This blog is for those searching to find hope and support from living with the effects of alcoholism.
Friday, September 17, 2010
Seeing the past without emotion
So I went to dinner with my former boss and her husband and it was really was really good to see her. She admitted that she had been hurt when our friendship didn't continue after she was forced to change jobs. I made the choice to explain what was happening from my point of view but with no excuses and no apologies.
It was a time in my life that I was coming into my own and really discovering who I was personally and professionally and I didn't think she was in a place to accept that. She had been my mentor and I her subordinate. I made that judgement and truthfully it was easier on me to avoid dealing with her. In the program I learned JADE I don't have to justify, argue, defend or explain if I don't want to, so I didn't back then.
I did say that it wasn't about her at the time and I said I didn't mean to hurt her. I was wrapped up in my own life and did what I had to do. It goes back to it is not personal just like when she was constantly angry with me at work I learned that it wasn't really about me.
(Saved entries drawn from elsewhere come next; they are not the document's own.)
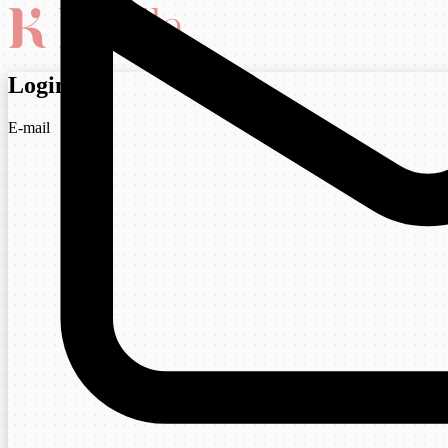
Login
E-mail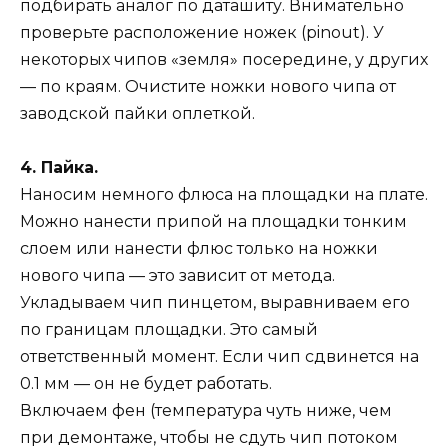
подбирать аналог по даташиту. Внимательно
проверьте расположение ножек (pinout). У
некоторых чипов «земля» посередине, у других
— по краям. Очистите ножки нового чипа от
заводской пайки оплеткой.
4. Пайка.
Наносим немного флюса на площадки на плате.
Можно нанести припой на площадки тонким
слоем или нанести флюс только на ножки
нового чипа — это зависит от метода.
Укладываем чип пинцетом, выравниваем его
по границам площадки. Это самый
ответственный момент. Если чип сдвинется на
0.1 мм — он не будет работать.
Включаем фен (температура чуть ниже, чем
при демонтаже, чтобы не сдуть чип потоком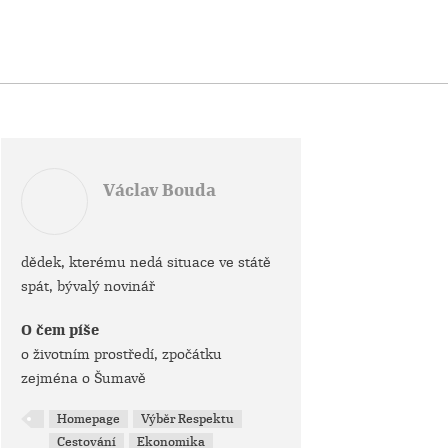
Václav Bouda
dědek, kterému nedá situace ve státě
spát, bývalý novinář
O čem píše
o životním prostředí, zpočátku
zejména o Šumavě
Homepage
Výběr Respektu
Cestování
Ekonomika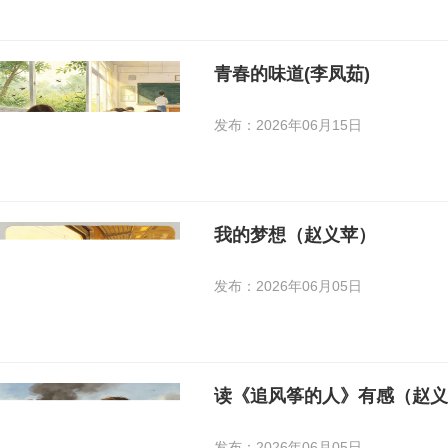
青春的味道(李凤茹)
发布：2026年06月15日
我的梦想（赵义苹）
发布：2026年06月05日
​读《追风筝的人》有感（赵
发布：2026年06月05日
When I got home the reviewing of my life and everything that has taken place since then did actually bring up some tears. Everything that I thought I would last at that time has ended. The career, the relationship even where I live. It is hard accepting that nothing stays the same. It all turns out for the best in the end and I am starting to feel that again in my life. The past three years has kicked my butt and left me with nothing but faith that the future will be brighter.